- Born: Franklin Parsons Perdue May 9, 1920 Salisbury, Maryland, U.S.
- Died: March 31, 2005 (aged 84) Salisbury, Maryland, U.S.
- Other name: Frank
- Occupations: President and CEO of Perdue Farms
- Spouse: Mitzi Henderson ​(m. 1988)​

= Frank Perdue =

American businessman (1920-2005)

Franklin Parsons Perdue (May 9, 1920 - March 31, 2005), born in Salisbury, Maryland, was for many years the president and CEO of Perdue Farms, now one of the largest chicken-producing companies in the United States.

==Early life==
Frank was the only child of Arthur Perdue and Pearl Perdue (nee Parsons).

==Career==
Perdue Farms was founded in 1920 by Arthur Perdue with his wife, Pearl Perdue who had been keeping a small flock of chickens. Their son, Frank, joined the company in 1939 at age 19 after dropping out of college at Salisbury University.

Frank Perdue's promotion of the Perdue brand through high-profile advertising resulted in its being the first well-known brand of chicken in the U.S. Perdue Farms developed a specialized chicken-feed that included marigold blossoms, which imparted a characteristic golden yellow hue to the skins of his chickens.

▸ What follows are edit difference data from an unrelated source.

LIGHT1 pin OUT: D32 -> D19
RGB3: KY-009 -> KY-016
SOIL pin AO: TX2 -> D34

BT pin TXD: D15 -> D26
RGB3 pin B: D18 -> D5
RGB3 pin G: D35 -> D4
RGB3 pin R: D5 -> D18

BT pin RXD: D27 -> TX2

In the 1980s, Perdue twice sought assistance from then-Mafia boss Paul Castellano to fend off a union's effort to represent workers at his company, according to a federal commission on labor corruption. He turned over leadership of Perdue Farms to his son, Jim Perdue, in 1991.

==Advertising==
In 1971, Perdue Farm embarked on its first major advertising campaign and had contracted the firm of Scali, McCabe, Sloves. The firm came up with the idea of putting Perdue on television himself, with the tag line, "It takes a tough man to make a tender chicken." This was fairly radical because at the time, CEOs were not usually public spokespeople for their firms. The first commercial, shot in the city park in Salisbury, was ranked by Advertising Age as one of the best campaigns of the year. It was so successful that he went on to appear in over 200 of Perdue Farms' television commercials, although he was known for his shyness. Many of the commercials were known for Perdue encouraging people to voice any complaints or dissatisfaction with Perdue products, usually ending with Perdue stating "Say whatever you have to say; I can take it".

Through this advertising, Perdue is credited with creating the first recognized brand for chicken.

==Death==
According to Perdue company officials, Perdue died on March 31, 2005, after a brief illness. He was 84.

==Legacy==
In 1983, Perdue received the Golden Plate Award of the American Academy of Achievement.

The Franklin P. Perdue School of Business was established at Salisbury University in 1986 and named for Frank Perdue.

In 1991, Frank Perdue was honored with an Edison Achievement Award for his commitment to innovation throughout his career.

Frank Perdue was a patron of treasure hunter Mel Fisher, helping fund his expedition to locate the wreckage of the Spanish galleon Nuestra Señora de Atocha, which had sunk off the coast of the Florida Keys in 1622. Fisher eventually found the galleon and in 1985 and recovered more than $400 million in gold and gems. Perdue donated much of his portion of the recovered gems and coins to the Smithsonian Institution and to Delaware Technical Community College.